How does photosynthesis occur in desert plants??

Asked by Jaydip | 2nd Jun, 2017, 06:59: PM

Expert Answer:

Desert plants which grow in semi-arid conditions fix atmospheric CO2 to form malic acid in the dark. These plants accumulate organic acid during the night to be used during the daytime. This pathway of carbon fixation is called Crassulacean acid metabolism (CAM).

The stem, leaves and petioles of CAM plants are fleshy or succulent. They have reduced leaves, thick cuticle and sunken stomata. Their stomata remain closed during the day and open at night. This helps the plants to conserve water, but at the same time, cuts off CO2 supply which is required for photosynthesis.

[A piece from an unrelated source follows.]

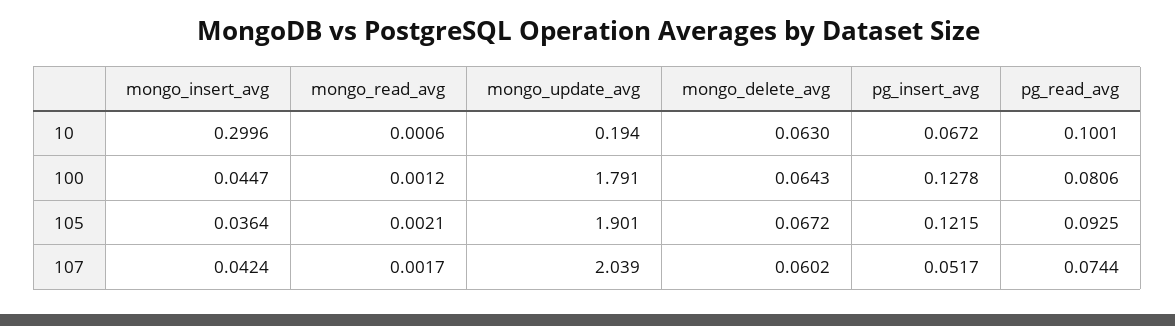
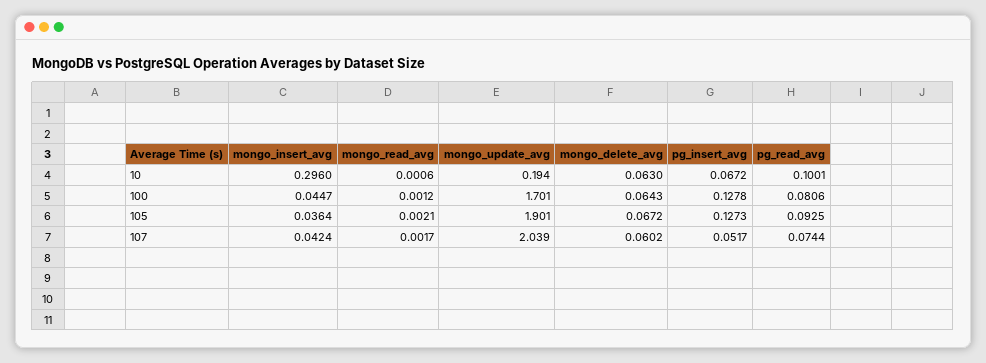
mongo_insert_avg, 10: 0.2996 -> 0.296
mongo_update_avg, 100: 1.791 -> 1.701
pg_insert_avg, 105: 0.1215 -> 0.1273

  • In desert plants, the stomata are open at night and usually closed during the day.
  • They take in CO2 at night and store it in the form of an intermediate product called malic acid.
  • During daytime, in the presence of light, deacidification takes place in which malic acid is decarboxylated to pyruvic acid by the malic enzyme and CO2 is evolved. One molecule of NADP+ is reduced in this reaction.
  • Pyruvic acid so formed may be oxidised to CO2 by the Krebs cycle or reconverted to phosphoenol pyruvic acid.
  • CO2 released by deacidification is accepted by ribulose bisphosphate and fixed in the form of carbohydrate by the C3 or Calvin cycle.